DAPK and CIP2A are involved in GAS6/AXL-mediated Schwann cell proliferation in a rat model of bilateral cavernous nerve injury

// Yen-Lin Chen 1, 2, 3 , Yi-Ting Tsai 1 , Ting-Ting Chao 4 , Yi-No Wu 5 , Meng-Chuan Chen 6 , Ying-Hung Lin 3 , Chun-Hou Liao 3, 7 , Shang-Shing P. Chou 2 and Han-Sun Chiang 3, 7 1 Department of Pathology, Cardinal Tien Hospital, New Taipei, Taiwan 2 Department of Chemistry, Fu-Jen Catholic University, New Taipei, Taiwan 3 Graduate Institute of Biomedical and Pharmaceutical Science, Fu-Jen Catholic University, New Taipei, Taiwan 4 Medical Research Center, Cardinal Tien Hospital, New Taipei, Taiwan 5 School of Medicine, Fu-Jen Catholic University, New Taipei, Taiwan 6 Graduate Institute of Medical Sciences, National Defense Medical Center, Taipei, Taiwan 7 Division of Urology, Department of Surgery, Cardinal Tien Hospital, New Taipei, Taiwan Correspondence to: Han-Sun Chiang, email: 05382@mail.fju.edu.tw Keywords: cavernous nerve; Schwann cell; CIP2A; DAPK; GAS6/AXL Received: July 22, 2017     Accepted: October 28, 2017     Published: January 05, 2018 ABSTRACT Purpose: Impotence is one of the major complications occurring in prostate cancer patients after radical prostectomy (RP).
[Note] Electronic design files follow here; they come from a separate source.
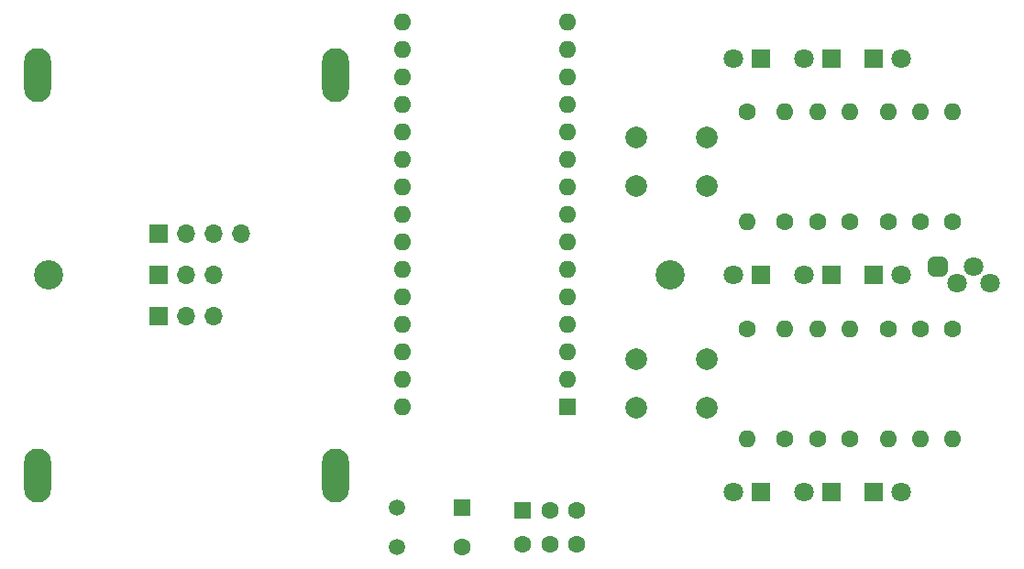
<source format=gbs>
%TF.GenerationSoftware,KiCad,Pcbnew,8.0.0*%
%TF.CreationDate,2024-04-12T21:43:52+10:00*%
%TF.ProjectId,ghost-bot,67686f73-742d-4626-9f74-2e6b69636164,rev?*%
%TF.SameCoordinates,Original*%
%TF.FileFunction,Soldermask,Bot*%
%TF.FilePolarity,Negative*%
%FSLAX46Y46*%
G04 Gerber Fmt 4.6, Leading zero omitted, Abs format (unit mm)*
G04 Created by KiCad (PCBNEW 8.0.0) date 2024-04-12 21:43:52*
%MOMM*%
%LPD*%
G01*
G04 APERTURE LIST*
G04 Aperture macros list*
%AMRoundRect*
0 Rectangle with rounded corners*
0 $1 Rounding radius*
0 $2 $3 $4 $5 $6 $7 $8 $9 X,Y pos of 4 corners*
0 Add a 4 corners polygon primitive as box body*
4,1,4,$2,$3,$4,$5,$6,$7,$8,$9,$2,$3,0*
0 Add four circle primitives for the rounded corners*
1,1,$1+$1,$2,$3*
1,1,$1+$1,$4,$5*
1,1,$1+$1,$6,$7*
1,1,$1+$1,$8,$9*
0 Add four rect primitives between the rounded corners*
20,1,$1+$1,$2,$3,$4,$5,0*
20,1,$1+$1,$4,$5,$6,$7,0*
20,1,$1+$1,$6,$7,$8,$9,0*
20,1,$1+$1,$8,$9,$2,$3,0*%
G04 Aperture macros list end*
%ADD10R,1.600000X1.600000*%
%ADD11O,1.600000X1.600000*%
%ADD12C,1.600000*%
%ADD13R,1.700000X1.700000*%
%ADD14O,1.700000X1.700000*%
%ADD15C,1.500000*%
%ADD16RoundRect,0.250000X-0.550000X0.550000X-0.550000X-0.550000X0.550000X-0.550000X0.550000X0.550000X0*%
%ADD17R,1.800000X1.800000*%
%ADD18C,1.800000*%
%ADD19C,2.000000*%
%ADD20O,2.500000X5.000000*%
%ADD21RoundRect,0.450000X-0.450000X-0.450000X0.450000X-0.450000X0.450000X0.450000X-0.450000X0.450000X0*%
%ADD22C,2.700000*%
G04 APERTURE END LIST*
D10*
%TO.C,A1*%
X166370000Y-126160000D03*
D11*
X166370000Y-123620000D03*
X166370000Y-121080000D03*
X166370000Y-118540000D03*
X166370000Y-116000000D03*
X166370000Y-113460000D03*
X166370000Y-110920000D03*
X166370000Y-108380000D03*
X166370000Y-105840000D03*
X166370000Y-103300000D03*
X166370000Y-100760000D03*
X166370000Y-98220000D03*
X166370000Y-95680000D03*
X166370000Y-93140000D03*
X166370000Y-90600000D03*
X151130000Y-90600000D03*
X151130000Y-93140000D03*
X151130000Y-95680000D03*
X151130000Y-98220000D03*
X151130000Y-100760000D03*
X151130000Y-103300000D03*
X151130000Y-105840000D03*
X151130000Y-108380000D03*
X151130000Y-110920000D03*
X151130000Y-113460000D03*
X151130000Y-116000000D03*
X151130000Y-118540000D03*
X151130000Y-121080000D03*
X151130000Y-123620000D03*
X151130000Y-126160000D03*
%TD*%
D12*
%TO.C,R4*%
X202000003Y-118920000D03*
D11*
X202000003Y-129080000D03*
%TD*%
D13*
%TO.C,J2*%
X128660000Y-114000000D03*
D14*
X131200000Y-114000000D03*
X133740000Y-114000000D03*
%TD*%
D10*
%TO.C,SW3*%
X162269643Y-135684999D03*
D12*
X164769643Y-135684999D03*
X167269643Y-135684999D03*
X162269643Y-138884999D03*
X164769643Y-138884999D03*
X167269643Y-138884999D03*
%TD*%
%TO.C,R12*%
X189500003Y-109080000D03*
D11*
X189500003Y-98920000D03*
%TD*%
D15*
%TO.C,J4*%
X150652143Y-135484999D03*
X150652143Y-139084999D03*
D16*
X156652143Y-135484999D03*
D12*
X156652143Y-139084999D03*
%TD*%
%TO.C,R5*%
X192500003Y-109080000D03*
D11*
X192500003Y-98920000D03*
%TD*%
D17*
%TO.C,D4*%
X194725003Y-94000000D03*
D18*
X197265003Y-94000000D03*
%TD*%
D12*
%TO.C,R6*%
X202000003Y-109080000D03*
D11*
X202000003Y-98920000D03*
%TD*%
D12*
%TO.C,R13*%
X186500003Y-129080000D03*
D11*
X186500003Y-118920000D03*
%TD*%
D19*
%TO.C,SW1*%
X179250003Y-126250000D03*
X172750003Y-126250000D03*
X179250003Y-121750000D03*
X172750003Y-121750000D03*
%TD*%
D12*
%TO.C,R11*%
X189500003Y-129080000D03*
D11*
X189500003Y-118920000D03*
%TD*%
D20*
%TO.C,U1*%
X117500000Y-95500000D03*
X145000000Y-95500000D03*
%TD*%
D12*
%TO.C,R1*%
X183000003Y-118920000D03*
D11*
X183000003Y-129080000D03*
%TD*%
D12*
%TO.C,R7*%
X199000003Y-109080000D03*
D11*
X199000003Y-98920000D03*
%TD*%
D21*
%TO.C,D1*%
X200600003Y-113240000D03*
D18*
X202378003Y-114764000D03*
X203902003Y-113240000D03*
X205426003Y-114764000D03*
%TD*%
D19*
%TO.C,SW2*%
X172750003Y-101250000D03*
X179250003Y-101250000D03*
X172750003Y-105750000D03*
X179250003Y-105750000D03*
%TD*%
D17*
%TO.C,D2*%
X194725003Y-114000000D03*
D18*
X197265003Y-114000000D03*
%TD*%
D12*
%TO.C,R3*%
X192500003Y-129080000D03*
D11*
X192500003Y-118920000D03*
%TD*%
D12*
%TO.C,R14*%
X196000003Y-118920000D03*
D11*
X196000003Y-129080000D03*
%TD*%
D22*
%TO.C,BT1*%
X118500000Y-114000000D03*
X175900000Y-114000000D03*
%TD*%
D12*
%TO.C,R10*%
X199000003Y-118920000D03*
D11*
X199000003Y-129080000D03*
%TD*%
D20*
%TO.C,U2*%
X117500000Y-132500000D03*
X145000000Y-132500000D03*
%TD*%
D13*
%TO.C,J3*%
X128660000Y-110190000D03*
D14*
X131200000Y-110190000D03*
X133740000Y-110190000D03*
X136280000Y-110190000D03*
%TD*%
D17*
%TO.C,D3*%
X194725003Y-134000000D03*
D18*
X197265003Y-134000000D03*
%TD*%
D12*
%TO.C,R8*%
X196000003Y-109080000D03*
D11*
X196000003Y-98920000D03*
%TD*%
D12*
%TO.C,R2*%
X183000003Y-98920000D03*
D11*
X183000003Y-109080000D03*
%TD*%
D13*
%TO.C,J1*%
X128660000Y-117810000D03*
D14*
X131200000Y-117810000D03*
X133740000Y-117810000D03*
%TD*%
D12*
%TO.C,R9*%
X186500003Y-109080000D03*
D11*
X186500003Y-98920000D03*
%TD*%
D17*
%TO.C,D5*%
X184275003Y-94000000D03*
D18*
X181735003Y-94000000D03*
%TD*%
D17*
%TO.C,D9*%
X184275003Y-114000000D03*
D18*
X181735003Y-114000000D03*
%TD*%
D17*
%TO.C,D7*%
X190775003Y-114000000D03*
D18*
X188235003Y-114000000D03*
%TD*%
D17*
%TO.C,D8*%
X190775003Y-94000000D03*
D18*
X188235003Y-94000000D03*
%TD*%
D17*
%TO.C,D10*%
X184275003Y-134000000D03*
D18*
X181735003Y-134000000D03*
%TD*%
D17*
%TO.C,D6*%
X190775003Y-134000000D03*
D18*
X188235003Y-134000000D03*
%TD*%
M02*

</source>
Self-repair of the injured nerve has been observed in animal models and in patients after RP. However, the downstream signalling is not well documented. Here, we found that the DAPK/CIP2A complex is involved in GAS6/AXL-related Schwann cell proliferation. Materials and Methods: The 3 groups were a sham group, a 14-day post-bilateral cavernous nerve injury (BCNI) group and a 28-day post-BCNI group. Erectile function was assessed and immunohistochemistry was performed. The rat Schwann cell RSC96 line was chosen for gene knockdown, cell viability, western blot, immunofluorescence and co-immunoprecipitation assays. Results: The intracavernosal pressure was low on the 14 th day after BCNI and partially increased by the 28 th day. GAS6 and p-AXL expression gradually increased in the cavernous nerve after BCNI. RSC96 cells incubated with a GAS6 ligand showed increased levels of p-ERK1/2 and p-AKT. Moreover, DAPK and CIP2A.p-AXL and p-DAPK and CIP2A complexes were identified by both immunoblotting and co-immunoprecipitation. Conclusion: The DAPK/CIP2A complex is involved in GAS6/AXL-related Schwann cell proliferation. CIP2A inhibits PP2A activity, which results in p-DAPK(S308) maintenance and promotes Schwann cell proliferation. CIP2A is a potential target for the treatment of nerve injury after RP.